Document section —

——————

The resurrection of Christ was such an event in the history of the cosmos that it changes and sanctifies all flesh. Now that Christ is risen, we can look at the emergence of spring and taste the fulfillment of life that is waiting for each of us. We can witness the arrival of the birds and feel in our own bodies that stirring of “I have found again that which I did not even realize I had lost,” which Mary might have felt when Jesus addressed her by name in the garden on that day of resurrection.
This means that my body, your body, each broken and beautiful creature on this earth, is touched and changed by Christ’s act of resurrection. It means that we are – each one of us – in the process of being remade into God’s own glorious image.
Trillium, one of the first flowers to appear in the spring woods, is named for its trinitarian pattern of petals.

——————

Data records —
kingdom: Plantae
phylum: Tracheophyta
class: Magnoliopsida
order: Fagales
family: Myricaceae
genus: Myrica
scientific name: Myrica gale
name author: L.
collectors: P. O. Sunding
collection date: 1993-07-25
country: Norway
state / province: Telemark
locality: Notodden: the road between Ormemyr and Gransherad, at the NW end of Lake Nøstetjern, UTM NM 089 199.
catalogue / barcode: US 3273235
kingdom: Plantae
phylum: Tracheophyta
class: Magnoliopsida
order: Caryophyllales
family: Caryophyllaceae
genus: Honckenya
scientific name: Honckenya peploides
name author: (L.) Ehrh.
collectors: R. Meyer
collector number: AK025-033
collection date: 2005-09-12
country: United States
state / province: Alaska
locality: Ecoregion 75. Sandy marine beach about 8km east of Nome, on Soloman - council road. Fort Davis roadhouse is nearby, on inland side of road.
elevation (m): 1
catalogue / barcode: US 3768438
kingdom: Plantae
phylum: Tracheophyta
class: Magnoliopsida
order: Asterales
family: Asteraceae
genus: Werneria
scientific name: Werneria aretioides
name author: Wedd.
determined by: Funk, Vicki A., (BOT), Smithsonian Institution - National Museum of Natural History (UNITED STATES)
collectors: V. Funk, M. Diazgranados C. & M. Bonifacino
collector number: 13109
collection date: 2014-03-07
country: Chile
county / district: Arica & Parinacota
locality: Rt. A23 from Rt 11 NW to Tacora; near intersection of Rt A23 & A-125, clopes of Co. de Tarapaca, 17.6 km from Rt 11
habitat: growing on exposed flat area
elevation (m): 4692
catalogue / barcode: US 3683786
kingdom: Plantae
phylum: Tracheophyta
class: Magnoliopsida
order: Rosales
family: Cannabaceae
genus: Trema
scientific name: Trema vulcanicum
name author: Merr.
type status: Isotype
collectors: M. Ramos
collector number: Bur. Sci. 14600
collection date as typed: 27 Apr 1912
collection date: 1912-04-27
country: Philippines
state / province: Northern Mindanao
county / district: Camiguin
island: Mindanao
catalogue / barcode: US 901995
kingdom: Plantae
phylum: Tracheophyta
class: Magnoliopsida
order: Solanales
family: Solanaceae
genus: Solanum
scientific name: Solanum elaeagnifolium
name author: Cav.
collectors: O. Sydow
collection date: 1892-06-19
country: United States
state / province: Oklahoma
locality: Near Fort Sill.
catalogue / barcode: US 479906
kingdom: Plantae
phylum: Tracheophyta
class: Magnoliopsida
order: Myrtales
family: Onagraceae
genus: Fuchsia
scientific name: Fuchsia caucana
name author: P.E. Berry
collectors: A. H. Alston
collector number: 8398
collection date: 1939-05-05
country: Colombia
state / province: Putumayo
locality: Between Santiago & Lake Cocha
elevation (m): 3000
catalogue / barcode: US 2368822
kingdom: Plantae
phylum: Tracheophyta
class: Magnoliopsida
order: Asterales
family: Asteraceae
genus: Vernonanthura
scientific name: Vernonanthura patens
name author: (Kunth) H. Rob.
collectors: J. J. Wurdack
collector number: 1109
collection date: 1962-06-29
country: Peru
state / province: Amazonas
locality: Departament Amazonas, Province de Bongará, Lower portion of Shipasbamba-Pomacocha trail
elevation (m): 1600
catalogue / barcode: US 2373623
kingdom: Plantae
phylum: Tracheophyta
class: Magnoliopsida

——————

Written instruction 1 —
Rewrite the passage on Christ's resurrection from "This means that" to "pattern of petals.", with "glorious" changed to "radiant".
Written instruction 2 —
Decide whether each statement agrees with the reflection on Christ's resurrection, answering yes or no and quoting the deciding words: (a) Trillium is among the first flowers to appear in the spring woods. (b) Jesus addressed Mary by name on a mountain. (c) Christ's act of resurrection touches only human bodies.
Written instruction 3 —
Extend the reflection on Christ's resurrection beyond its final sentence.

Output 1 —
This means that my body, your body, each broken and beautiful creature on this earth, is touched and changed by Christ’s act of resurrection. It means that we are – each one of us – in the process of being remade into God’s own radiant image.
Trillium, one of the first flowers to appear in the spring woods, is named for its trinitarian pattern of petals.

Output 2 —
(a) Yes: "one of the first flowers to appear in the spring woods"
(b) No: "when Jesus addressed her by name in the garden"
(c) No: "each broken and beautiful creature on this earth, is touched and changed by Christ’s act of resurrection"

Output 3 —
Easter Meditation
Author Cole Arthur Riley posts a series of embodied practices on her social media. I have found inspiration in her pattern of breath prayers for this meditation. I invite you to settle your body in the space where you are. Allow your feet to rest on the floor, feel your spine lengthen and reach toward the heavens. Relax your shoulders and the muscles of your face. Feel the muscles around your eyes soften. Then take a deep cleansing breath. As you breathe in deeply (pause) and breathe out deeply (pause), hold these phrases in your mind’s eye:
Breathe in: My body is sacred.
Breathe out: My body is loved.
Allow this pattern to settle your mind and body. Feel free to breathe normally and rest in this space of stillness. If you find your mind beginning to wander simply invite yourself back into stillness using these breath prayers.